Fix $\alpha\in(0,1)\setminus\Bbb Q$. For $n\in\Bbb N$ let $I_n=(\alpha^{n+1},\alpha^n)\cap\Bbb Q$; then $\{I_n:n\in\Bbb N\}$ is a partition of $X$ into open intervals. (Note that for me $\Bbb N$ includes $0$.) Define a new linear order $\preceq$ on $Y$ as follows. 

Let $x,y\in Y$.
  
  
*
  
*If $x,y\in I_n$ for some $n\in\Bbb N$, then $x\preceq y$ iff $x\le y$. 
  
*If $x\in I_{2m}$ and $y\in I_{2n}$ for distinct $m,n\in\Bbb N$, then $x\preceq y$ iff $m<n$.  
  
*If $x\in I_{2m+1}$ and $y\in I_{2n+1}$ for distinct $m,n\in\Bbb N$, then $x\preceq y$ iff $m>n$.  
  
*If $x\in I_{2m}$ and $y\in I_{2n+1}$ for some $m,n\in\Bbb N$, then $x\preceq y$.  
  
*If $x\in I_{2n}$ for some $n\in\Bbb N$, then $x\preceq 0$.  
  
*If $x\in I_{2n+1}$ for some $n\in\Bbb N$, then $0\preceq x$.
  

Schematically, $\preceq$ is the left-to-right order in the following diagram, where each $I_n$ retains its usual internal order:
$$I_0\quad I_2\quad I_4\quad\ldots\quad 0\quad\ldots\quad I_5\quad I_3\quad I_1$$
It’s not hard to verify that $\preceq$ is a dense linear order on $Y$ and that the associated order topology is just the usual topology on the set $Y$.

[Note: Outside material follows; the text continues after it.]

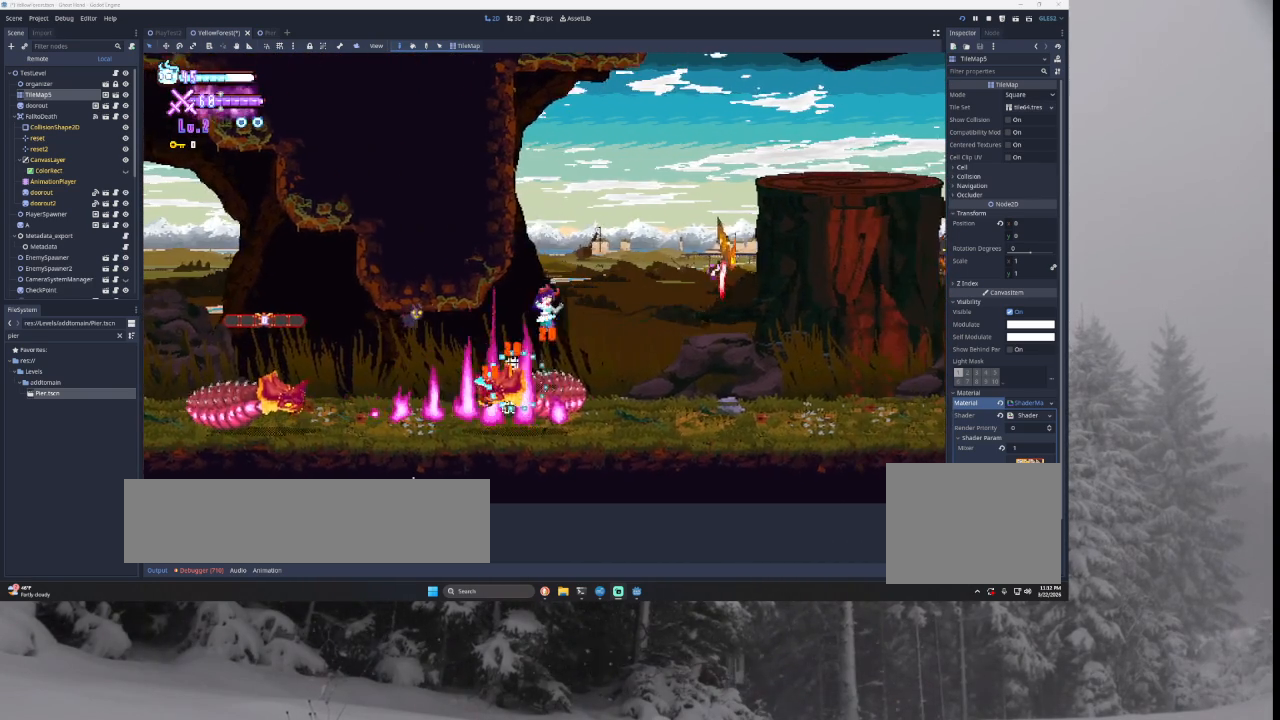
{"buttons": ["TRIANGLE"], "left_stick": "center", "right_stick": "center", "events": [[67, "TRIANGLE", "up"], [100, "left_stick", "center"], [133, "TRIANGLE", "down"], [167, "left_stick", "left"], [400, "TRIANGLE", "up"], [400, "left_stick", "center"], [500, "TRIANGLE", "down"]]}
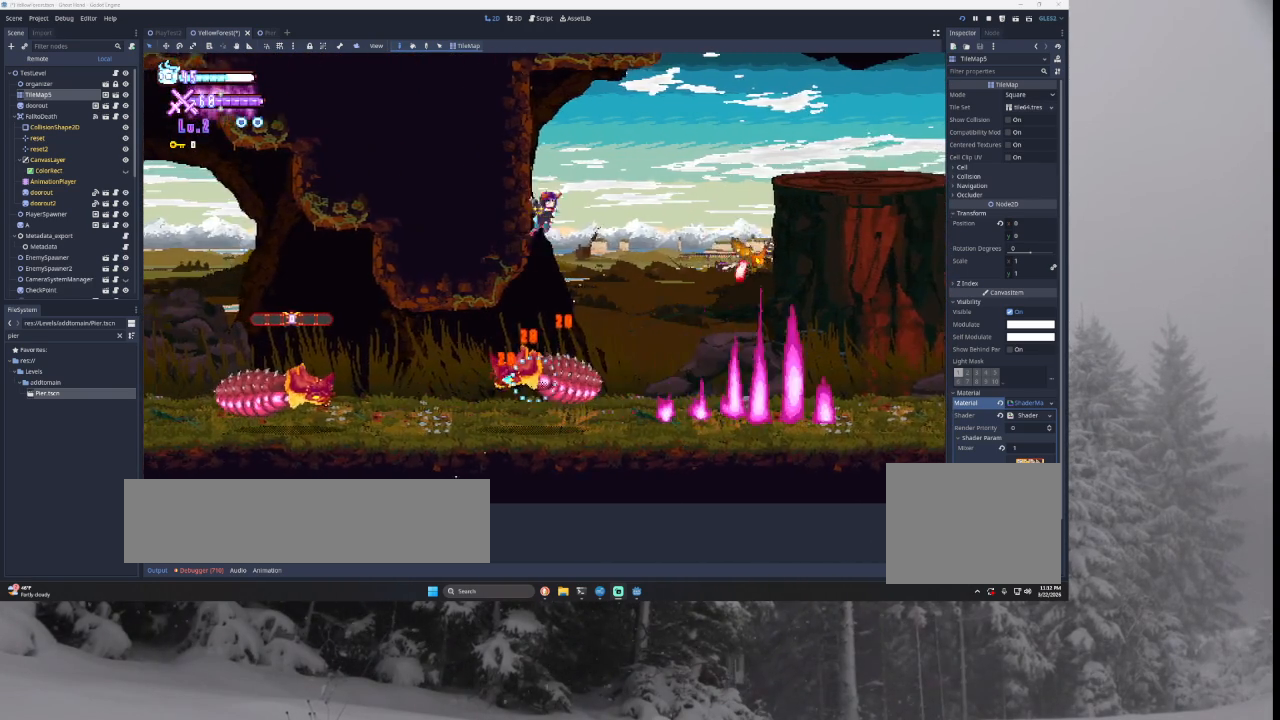
{"buttons": [], "left_stick": "center", "right_stick": "center", "events": [[67, "left_stick", "right"], [233, "TRIANGLE", "up"], [367, "left_stick", "center"], [400, "right_stick", "down"], [500, "right_stick", "center"]]}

For $n\in\Bbb N$ let $\beta_n=\frac12(1-\alpha^n)$ and $\gamma_n=\frac12(1+\alpha^n)$, and let $J_{2n}=(\beta_n,\beta_{n+1})\cap\Bbb Q$ and $J_{2n+1}=(\gamma_{n+1},\gamma_n)\cap\Bbb Q$. Then $\{J_{2n}:n\in\Bbb N\}$ is a partition of $\left(0,\frac12\right)\cap\Bbb Q$ into open intervals, $\{J_{2n+1}:n\in\Bbb N\}$ is a partition of $\left(\frac12,1\right)\cap\Bbb Q$ into open intervals, and $X$ ‘looks like’ this as a linear order:
$$J_0\quad J_2\quad J_4\quad\ldots\quad\frac12\quad\ldots\quad J_5\quad J_3\quad J_1\;.$$
For each $n\in\Bbb N$ let $f_n:I_n\to J_n$ be an order-isomorphism; it’s easy enough to write down an explicit formula for $f_n$ as a linear function, if one really wants to take the trouble. Finally, let $f=\left\{\left\langle 0,\frac12\right\rangle\right\}\cup\bigcup_{n\in\Bbb N}f_n$; i.e.,
$$f:Y\to X:y\mapsto\begin{cases}
f_n(y),&\text{if }y\in J_n\text{ for some }n\in\Bbb N\\
\frac12,&\text{if }y=0\;.
\end{cases}$$
It’s straightforward to verify that $f$ is a homeomorphism. (Note that if one knows the result that every countable dense linear order is order-isomorphic to $\Bbb Q$, the fact that $X$ and $Y$ are homeomorphic is immediate once one has the order $\preceq$.)
To complete the proof that $X$ is homeomorphic to $[0,1]\cap\Bbb Q$, just notice that $X$ is the disjoint union of the clopen sets $(0,\alpha)\cap\Bbb Q$ and $(\alpha,1)\cap\Bbb Q$, and $[0,1]\cap\Bbb Q$ is the disjoint union of the clopen sets $[0,\alpha)\cap\Bbb Q$ and $(\alpha,1]\cap\Bbb Q$. By what we’ve already proved, $(0,\alpha)\cap\Bbb Q$ is homeomorphic to $[0,\alpha)\cap\Bbb Q$, and $(\alpha,1)\cap\Bbb Q$ is homeomorphic to $(\alpha,1]\cap\Bbb Q$, so $X$ is homeomorphic to $[0,1]\cap\Bbb Q$.